Execution week to be set for Colorado inmate

DENVER — A man convicted of shooting four people to death at a Colorado pizza restaurant in 1993 will learn Wednesday the week in which state officials plan to execute him.

A judge will designate a seven-day window for the execution of 38-year-old Nathan Dunlap. The week must be between 91 and 126 days after the hearing.

The interim head of the Colorado Department of Corrections, Roger Werholtz, will then set the day of execution within that week. It’s not known when the day will be chosen because state law doesn’t set a deadline, said Adrienne Jacobson, a spokeswoman for the department.

Dunlap would be the first person executed in Colorado in 16 years, and his battle is drawing to a close at a time of high emotions and political tension surrounding gun violence nationwide.

The man who would have set Dunlap’s execution date, state corrections director Tom Clements, was shot and killed at his home on March 19, allegedly by a former inmate who later died in a shootout with Texas authorities.

James Holmes, the man accused of opening fire on a packed movie theater last July and killing 12 people, is awaiting trial on murder charges in the same suburban Denver courthouse complex where Dunlap’s hearing will take place. Prosecutors are seeking the death penalty.

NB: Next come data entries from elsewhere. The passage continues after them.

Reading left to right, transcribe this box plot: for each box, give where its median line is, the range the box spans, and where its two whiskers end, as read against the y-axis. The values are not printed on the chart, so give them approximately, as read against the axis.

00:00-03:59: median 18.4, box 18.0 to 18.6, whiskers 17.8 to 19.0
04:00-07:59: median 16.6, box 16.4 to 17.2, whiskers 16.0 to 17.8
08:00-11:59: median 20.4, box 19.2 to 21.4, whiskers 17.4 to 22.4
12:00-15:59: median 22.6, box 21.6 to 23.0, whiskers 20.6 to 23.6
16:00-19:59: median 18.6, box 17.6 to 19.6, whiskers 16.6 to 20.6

Colorado this year approved laws extending background checks on gun buyers and limiting the capacity of ammunition magazines, partly in response to the theater shootings. But two weeks ago, the U.S. Senate rejected an expansion of federal background checks in the wake of the December shootings at a Connecticut school that left 26 dead.

Colorado has executed only one person in more than four decades — the state’s last execution was in 1997 when Gary Lee Davis was put to death for his conviction in a 1986 slaying. In 2003, three inmates had their death sentences commuted to life in prison without parole after the U.S. Supreme Court ruled that juries, not judges, should impose capital punishment.

Three men are now on Colorado’s death row — Dunlap, Sir Mario Owens and Robert Ray. Each was sentenced by a jury.

Dunlap can still ask Gov. John Hickenlooper for clemency. His lawyer, Phil Cherner, said a clemency request would be submitted after the judge sets a week for an execution.

Hickenlooper’s spokesman, Eric Brown, said the governor hasn’t decided whether he would grant clemency.